It has ransomware to its name, but it is a data wiper. Named Azov Ransomware, this new data wiper is attempting to frame renowned researchers in its attacks.
Diving into details
- Azov Ransomware falsely claimed that a security researcher, named Hasherazade, created it.
- The data wiper is being propagated via pirated software, adware bundles, and key generators.
- The ransom note asks victims to contact some well-known researchers on Twitter, claiming that they were part of the operation.
- Researchers and organizations in the foray include MalwareHunterTeam, BleepingComputer, Lawrence Abrams, Michael Gillespie, and Vitali Kremez.
About Azov Ransomware
- The data wiper takes its name from the Ukrainian Azov Regiment. The campaign has been active for the last two days.
- The attacker, reportedly, bought installs through SmokeLoader to deploy Azov Ransomware. Along with the wiper, SmokeLoader delivers RedLine Stealer and STOP ransomware.
- The data wiper scans all computer drives and encrypts any file that doesn’t have the .exe, .dll, and .ini extensions.
Why this matters
- The threat actors are claiming that they are doing this as a protest against Crimea’s seizure but Bleeping Computer is aware of a Ukrainian victim.

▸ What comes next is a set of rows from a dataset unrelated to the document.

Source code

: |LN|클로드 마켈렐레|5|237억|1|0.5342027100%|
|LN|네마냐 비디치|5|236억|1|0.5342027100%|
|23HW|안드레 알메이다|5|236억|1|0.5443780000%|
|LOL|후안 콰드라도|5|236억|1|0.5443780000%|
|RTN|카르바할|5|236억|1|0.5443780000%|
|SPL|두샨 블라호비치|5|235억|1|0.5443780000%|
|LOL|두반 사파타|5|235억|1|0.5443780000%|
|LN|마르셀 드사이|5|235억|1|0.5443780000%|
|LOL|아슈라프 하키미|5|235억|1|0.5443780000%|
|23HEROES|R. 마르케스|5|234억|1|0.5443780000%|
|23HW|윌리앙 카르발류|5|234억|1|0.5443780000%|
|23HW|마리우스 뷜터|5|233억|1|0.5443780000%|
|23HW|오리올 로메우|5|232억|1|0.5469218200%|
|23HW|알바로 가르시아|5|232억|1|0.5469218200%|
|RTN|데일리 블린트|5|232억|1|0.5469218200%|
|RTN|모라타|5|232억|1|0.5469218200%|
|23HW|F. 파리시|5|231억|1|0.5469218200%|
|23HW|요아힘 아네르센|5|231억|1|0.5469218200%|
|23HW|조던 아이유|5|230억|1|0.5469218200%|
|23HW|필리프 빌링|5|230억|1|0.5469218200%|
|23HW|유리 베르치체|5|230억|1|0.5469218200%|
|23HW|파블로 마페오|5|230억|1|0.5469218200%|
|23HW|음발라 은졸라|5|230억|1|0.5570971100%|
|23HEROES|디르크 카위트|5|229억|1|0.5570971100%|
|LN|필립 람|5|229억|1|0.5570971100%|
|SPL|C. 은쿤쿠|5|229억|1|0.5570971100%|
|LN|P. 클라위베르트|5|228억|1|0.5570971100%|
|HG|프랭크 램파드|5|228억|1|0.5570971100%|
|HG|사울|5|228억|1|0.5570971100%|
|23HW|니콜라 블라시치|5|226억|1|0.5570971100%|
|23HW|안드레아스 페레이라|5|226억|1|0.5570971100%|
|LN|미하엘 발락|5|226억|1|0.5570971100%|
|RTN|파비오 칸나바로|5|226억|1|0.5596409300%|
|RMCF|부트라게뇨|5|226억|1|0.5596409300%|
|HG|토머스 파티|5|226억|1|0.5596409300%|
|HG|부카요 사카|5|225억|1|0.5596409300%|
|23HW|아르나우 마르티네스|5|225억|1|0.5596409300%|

- The victims have already started contacting the researchers for help with decrypting the files.
- Furthermore, there is no way for victims to contact the threat actors. Therefore, Azov Ransomware should be treated as a destructive data wiper and not some ransomware.
The bottom line
While researchers are analyzing Azov Ransomware to find weaknesses in its encryption, at this point, it is destructive and there’s no way to get a decryptor. Moreover, the researchers have warned that if your system is infected with this data wiper, you likely have other info-stealers, too, in your systems.